The Gulf country treats each export train as one joint venture and CNPC and Sinopec will invest in one train each, the sources further detailed.
The nearly $30 billion North Field Expansion includes six LNG trains that will drastically increase Qatar’s liquefaction capacity by 64% by 2027.
The units have the capacity to produce eight million tonnes of LNG per year.
The current standing of 77 million tonnes per annum (mtpa) will jump to 110 by the year 2025. During the first phase, four mega-trains will lead the productions.
The second phase, known as the North Field South Project, will boost the capacity from 110 mtpa to 126 mtpa by 2027. This would make Qatar the world’s single largest producer of LNG.
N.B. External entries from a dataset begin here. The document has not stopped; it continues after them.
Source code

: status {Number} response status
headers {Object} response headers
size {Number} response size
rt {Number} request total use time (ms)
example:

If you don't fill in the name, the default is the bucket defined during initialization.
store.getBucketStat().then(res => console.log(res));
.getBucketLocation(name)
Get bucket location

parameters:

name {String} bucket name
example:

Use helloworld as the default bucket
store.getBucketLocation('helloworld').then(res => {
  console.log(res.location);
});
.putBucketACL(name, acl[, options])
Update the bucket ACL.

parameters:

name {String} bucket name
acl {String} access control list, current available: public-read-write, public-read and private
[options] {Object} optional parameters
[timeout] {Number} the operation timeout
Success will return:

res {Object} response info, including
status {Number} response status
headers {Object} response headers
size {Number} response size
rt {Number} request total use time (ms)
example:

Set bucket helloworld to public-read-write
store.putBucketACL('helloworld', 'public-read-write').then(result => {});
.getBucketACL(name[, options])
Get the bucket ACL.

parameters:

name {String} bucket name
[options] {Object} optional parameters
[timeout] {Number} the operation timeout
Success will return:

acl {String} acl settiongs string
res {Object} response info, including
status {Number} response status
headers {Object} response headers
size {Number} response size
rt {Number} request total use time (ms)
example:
CNPC and Sinopec are also looking to negotiate with state-run QatarEnergy to buy up to four mtpa of LNG each for up to 27 years, in what would be the single-biggest purchase deals of the “super-chilled fuel between the two nations,” Reuters said.
Talks are centred around the pricing of long-term supply deals that will be linked to the global oil market, one of the sources informed Reuters.
Asian clients are expected to constitute half the market for the project, with EU buyers making up the rest, QatarEnergy’s chief executive said last week.
“Chinese participation in the trains are more of a financial investment as the stake is very small. The key is the price negotiations for the long-term gas offtakes,” the third source told the news agency.
Exxon Mobil Corp, Shell, and ConocoPhillips have also placed bids to be partners in Qatar’s expansion of the world’s largest LNG project.
In April, it was reported that QatarEnergy is exploring whether to add an extra unit to the project and interest amongst its customers. Those customers include some in China.